From the records below, output exactly the lines running from the line containing "(d) controlling and" through the line containing "24. A method", and no others.

------------------------------------------------

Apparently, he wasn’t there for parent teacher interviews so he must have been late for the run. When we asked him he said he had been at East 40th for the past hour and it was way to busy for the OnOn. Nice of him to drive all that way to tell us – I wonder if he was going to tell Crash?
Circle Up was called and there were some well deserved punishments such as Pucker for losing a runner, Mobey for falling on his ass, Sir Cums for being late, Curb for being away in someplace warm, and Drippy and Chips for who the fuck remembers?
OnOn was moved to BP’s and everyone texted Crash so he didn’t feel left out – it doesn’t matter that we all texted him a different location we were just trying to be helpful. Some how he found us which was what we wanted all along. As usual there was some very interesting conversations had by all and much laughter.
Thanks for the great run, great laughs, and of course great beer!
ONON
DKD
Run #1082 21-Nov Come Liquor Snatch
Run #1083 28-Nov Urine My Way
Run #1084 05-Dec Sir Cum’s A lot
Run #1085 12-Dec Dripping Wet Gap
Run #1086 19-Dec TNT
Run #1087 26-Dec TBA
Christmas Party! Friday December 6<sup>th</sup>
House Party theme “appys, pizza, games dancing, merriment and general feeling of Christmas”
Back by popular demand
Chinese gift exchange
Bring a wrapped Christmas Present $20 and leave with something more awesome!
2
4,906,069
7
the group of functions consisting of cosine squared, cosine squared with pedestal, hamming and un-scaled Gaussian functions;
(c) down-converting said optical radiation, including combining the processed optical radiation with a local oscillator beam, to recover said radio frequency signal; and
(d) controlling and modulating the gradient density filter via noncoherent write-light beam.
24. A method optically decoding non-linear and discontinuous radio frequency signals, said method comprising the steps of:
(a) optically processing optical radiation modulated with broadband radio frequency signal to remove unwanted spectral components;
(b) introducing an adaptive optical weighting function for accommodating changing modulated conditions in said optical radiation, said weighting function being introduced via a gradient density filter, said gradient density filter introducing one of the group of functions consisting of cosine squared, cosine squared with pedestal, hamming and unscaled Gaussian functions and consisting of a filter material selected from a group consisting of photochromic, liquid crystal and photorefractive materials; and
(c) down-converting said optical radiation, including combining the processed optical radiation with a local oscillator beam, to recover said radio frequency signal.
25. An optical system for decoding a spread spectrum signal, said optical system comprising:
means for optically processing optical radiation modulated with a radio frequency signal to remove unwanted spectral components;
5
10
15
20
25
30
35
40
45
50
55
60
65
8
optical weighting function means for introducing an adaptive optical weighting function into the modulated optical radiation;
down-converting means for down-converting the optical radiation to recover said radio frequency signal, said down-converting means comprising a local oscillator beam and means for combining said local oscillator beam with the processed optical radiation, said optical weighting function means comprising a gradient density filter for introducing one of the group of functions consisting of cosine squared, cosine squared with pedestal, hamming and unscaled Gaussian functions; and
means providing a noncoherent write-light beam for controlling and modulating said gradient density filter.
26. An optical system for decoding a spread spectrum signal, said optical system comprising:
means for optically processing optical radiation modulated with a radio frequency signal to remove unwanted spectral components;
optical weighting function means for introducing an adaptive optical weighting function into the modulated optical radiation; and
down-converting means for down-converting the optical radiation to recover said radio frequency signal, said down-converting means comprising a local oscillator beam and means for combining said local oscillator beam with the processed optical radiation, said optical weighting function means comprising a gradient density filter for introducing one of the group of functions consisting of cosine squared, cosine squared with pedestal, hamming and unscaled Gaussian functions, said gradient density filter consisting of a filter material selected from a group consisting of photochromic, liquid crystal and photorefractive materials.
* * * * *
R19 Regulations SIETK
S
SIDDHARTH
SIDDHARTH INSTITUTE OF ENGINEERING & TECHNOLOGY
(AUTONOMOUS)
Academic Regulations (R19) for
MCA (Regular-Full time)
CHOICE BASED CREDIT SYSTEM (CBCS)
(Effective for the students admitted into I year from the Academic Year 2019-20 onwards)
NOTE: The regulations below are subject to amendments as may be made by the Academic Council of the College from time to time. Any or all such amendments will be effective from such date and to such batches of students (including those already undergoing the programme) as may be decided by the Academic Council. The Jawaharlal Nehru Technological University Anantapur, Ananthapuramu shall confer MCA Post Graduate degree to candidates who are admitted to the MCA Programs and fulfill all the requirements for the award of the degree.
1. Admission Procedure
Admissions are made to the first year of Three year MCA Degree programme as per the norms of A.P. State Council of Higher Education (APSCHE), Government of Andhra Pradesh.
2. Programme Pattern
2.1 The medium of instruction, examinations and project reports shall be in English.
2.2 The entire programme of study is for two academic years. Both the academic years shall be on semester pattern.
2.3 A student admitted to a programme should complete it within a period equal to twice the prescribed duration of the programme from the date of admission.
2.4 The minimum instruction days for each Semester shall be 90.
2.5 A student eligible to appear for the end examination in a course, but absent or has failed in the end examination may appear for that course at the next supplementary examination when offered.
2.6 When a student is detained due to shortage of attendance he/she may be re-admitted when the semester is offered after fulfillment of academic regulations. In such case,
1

------------------------------------------------

RESULT OF THIS EXERCISE:
(d) controlling and modulating the gradient density filter via noncoherent write-light beam.
24. A method optically decoding non-linear and discontinuous radio frequency signals, said method comprising the steps of:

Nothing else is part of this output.